Penyebab lainnya yang membuat kurva belum melandai di Indonesia adalah kurangnya keteraturan masyarakat dalam mematuhi protokol kesehatan. Masyarakat perlu diberikan suatu pemahaman seperti melakukan imbauan secara terus menerus, supaya masyarakat bosan dan akhirnya mematuhi segala protokol kesehatan.
Saat ini media lokal di Tanah Air, termasuk di Aceh, menggunakan berbagai cara untuk menginformasikan berita terkini terkait penularan Covid-19. Cara ini sangat baik diterapkan oleh pemerintah untuk memberikan kesadaran kepada masyarakat dalam menegakkan aturan supaya masyarakat bisa lebih mengerti bahwa virus korona itu berbahaya.
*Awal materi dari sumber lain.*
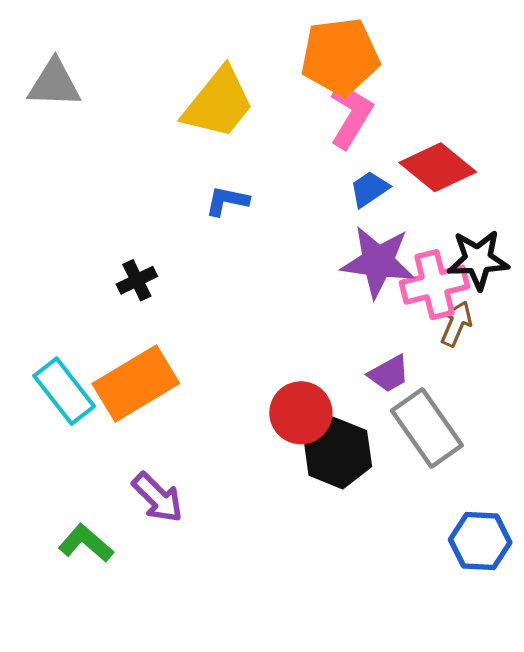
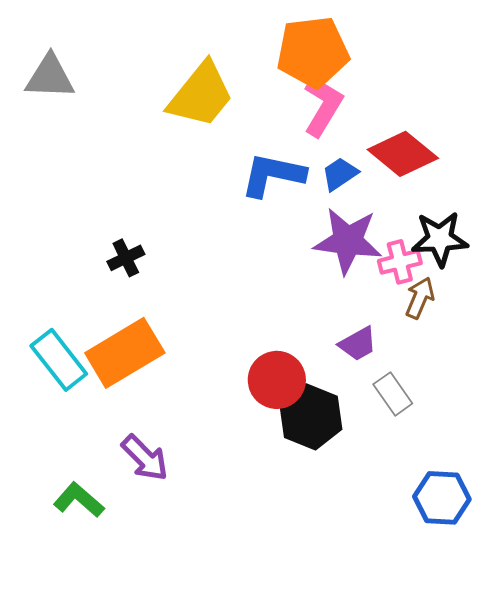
blue L-shape: (227, 201) -> (273, 175), moved, size x1.6
pink cross: (435, 285) -> (400, 262), size x0.7
gray rectangle: (427, 428) -> (393, 394), size x0.6

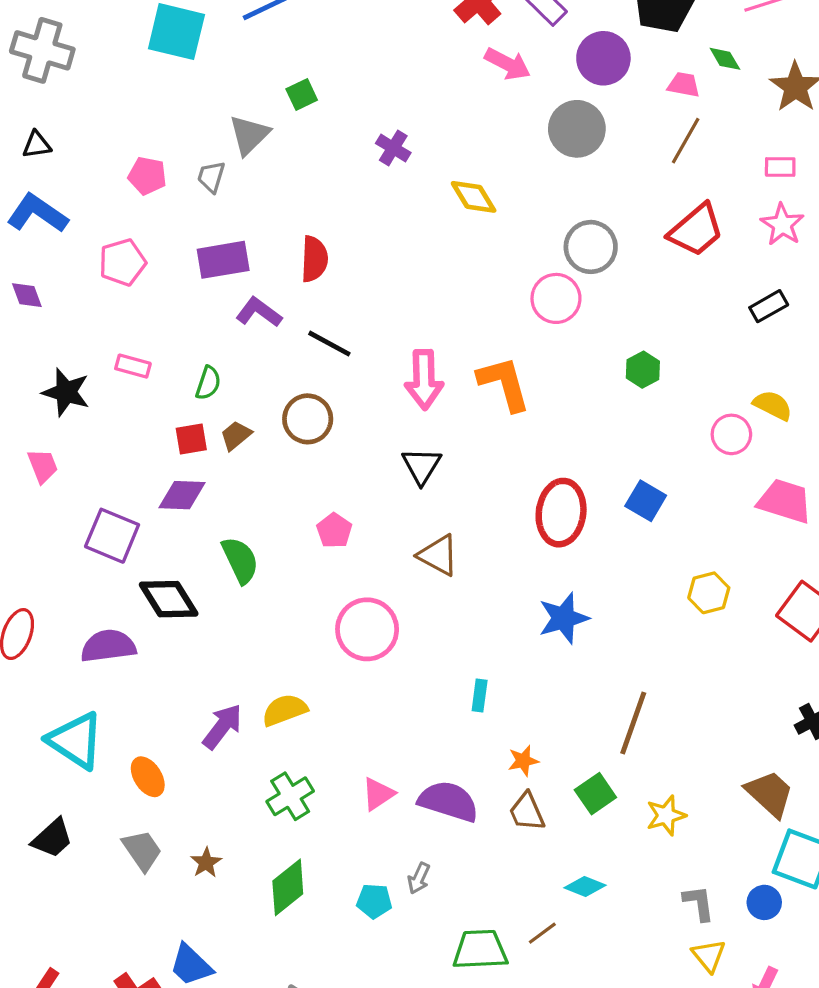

Saat ini bisa dibilang masyarakat masih belum mampu mematuhi protokol keseharan. Banyak dari masyarakat kurang mematuhi anjuran pemerintah untuk senantiasa menjaga kebersihan. Kebiasaan kurang patuh ini sangat perlu diberikan pemahaman bahwa virus Corona sangat berbahaya bagi kesehatan.
Inkonsistensi peraturan
Sebagai pemangku kebijakan pemerintah mengeluarkan statemen untuk tinggal di rumah. Tentu saja hal ini berdampak pada perekonomian masyarakat terutama bagi para pekerja harian seperti ojek online dan para freelancer.
Peraturan yang dibuat oleh pemerintah masih terbilang kacau. Karena peraturan seperti pelarangan kegiatan transportasi seperti ojek online masih berubah-ubah. Begitu juga dengan peraturan tidak memperbolehkan masyarakat untuk pulang kampung masih bisa dikatakan tumpang tindih.
Di satu sisi pemerintah melarang mudik tetapi di sisi lain juga membolehkan kendaraan pribadi untuk bisa keluar masuk daerah lainnya. Alhasil peraturan yang dibuat seakan tidak begitu penting karena peraturan yang dibuat berbelit-belit dan tumpang tindih. Hal ini tentu saja membingungkan masyarakat dan membuat masyarakat merasa masa bodoh terhadap peraturan yang dibuat pemerintah.
Adanya peraturan tumpah tindih ini berdampak pada lambannya kurva bergerak turun sampai awal November ini. Maka dari itu perlu adanya peraturan yang harus dijalankan agar masyarakat bisa dengan mudah memahami peraturan yang sudah disepakati. Disamping itu, pemerintah juga perlu melibatkan publik dalam perumusan kebijakan yang dilakukan.[]
***
Bayu Pawana, mahasiswa Program Teknik Industri Universitas Malikusaleh. Mengikuti Program KKN Penulisan Karya Pengabdian (KKN – PKP) di bawah bimbingan dosen pembimbing lapangan Dr Faisal Matriadi.